* What to do *
Once you reach the line containing "Rendered at 2001 by 1125 pixels." in the entries below, write out that line and each one after it down to the line containing "list [1107, 552, 1707, 1027]", exactly and with nothing added.
-------- Provided records --------
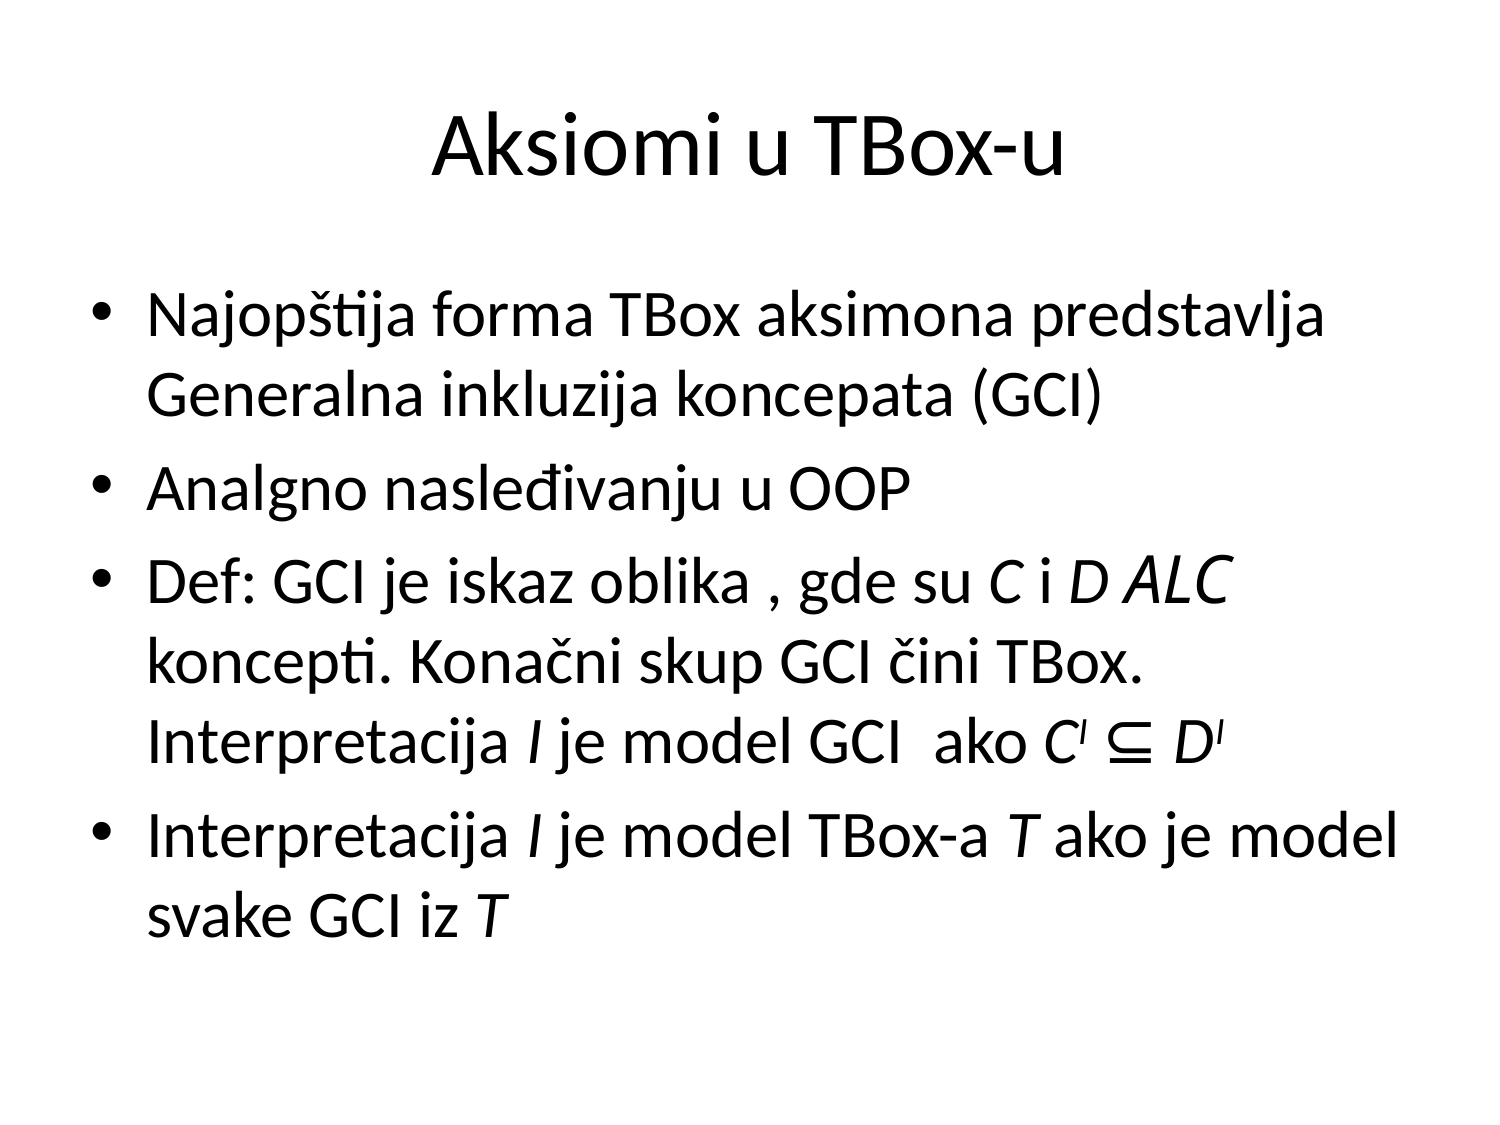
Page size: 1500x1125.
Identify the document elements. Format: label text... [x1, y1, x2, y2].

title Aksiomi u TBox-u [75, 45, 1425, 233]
--------
-------- Provided records --------
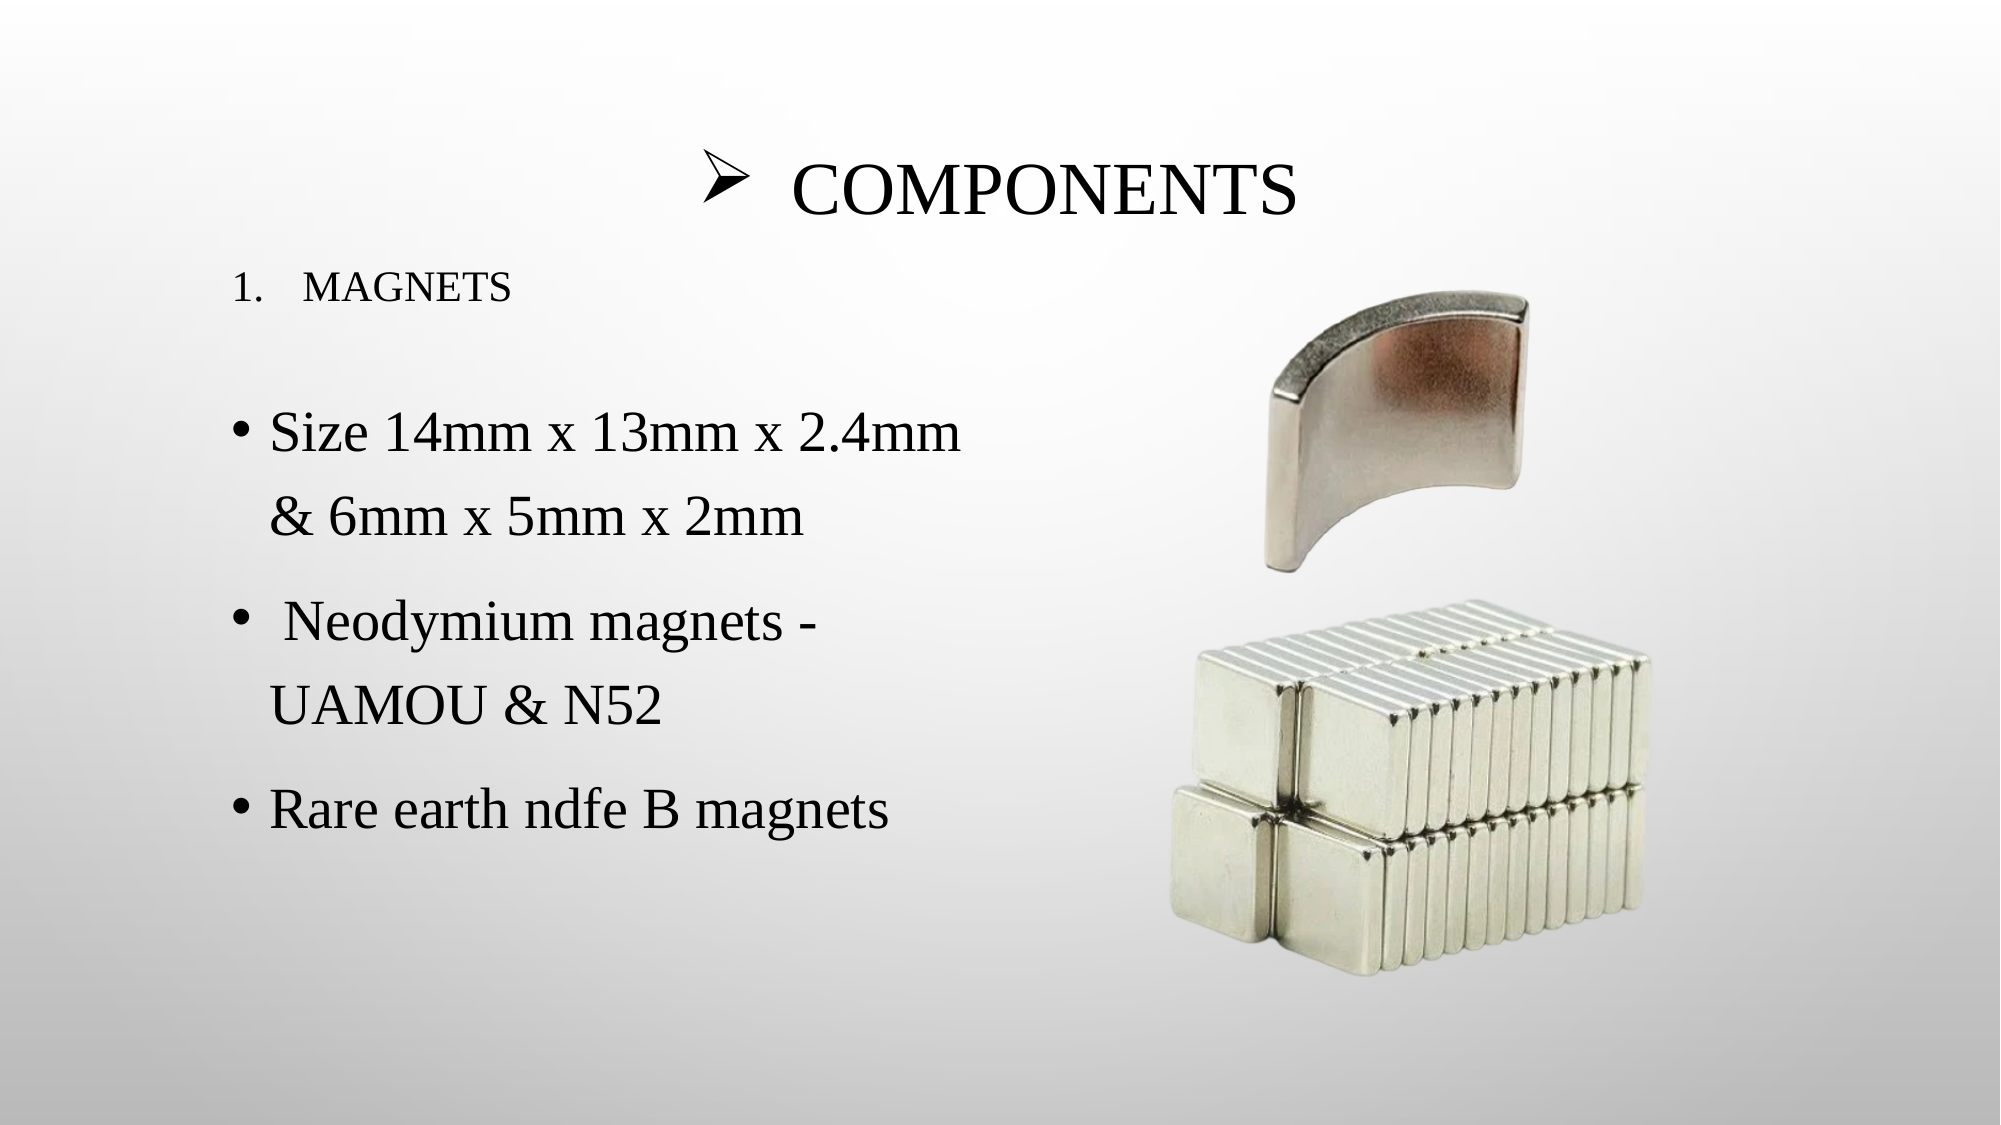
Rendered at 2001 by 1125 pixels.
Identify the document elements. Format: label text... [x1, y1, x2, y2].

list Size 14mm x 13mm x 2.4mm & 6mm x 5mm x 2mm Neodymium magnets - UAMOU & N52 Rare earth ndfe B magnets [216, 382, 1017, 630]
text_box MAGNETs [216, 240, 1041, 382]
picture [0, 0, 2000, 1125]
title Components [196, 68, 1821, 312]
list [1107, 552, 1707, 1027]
--------
* Answer section *
Rendered at 2001 by 1125 pixels.
Identify the document elements. Format: label text... [x1, y1, x2, y2].

list Size 14mm x 13mm x 2.4mm & 6mm x 5mm x 2mm Neodymium magnets - UAMOU & N52 Rare earth ndfe B magnets [216, 382, 1017, 630]
text_box MAGNETs [216, 240, 1041, 382]
picture [0, 0, 2000, 1125]
title Components [196, 68, 1821, 312]
list [1107, 552, 1707, 1027]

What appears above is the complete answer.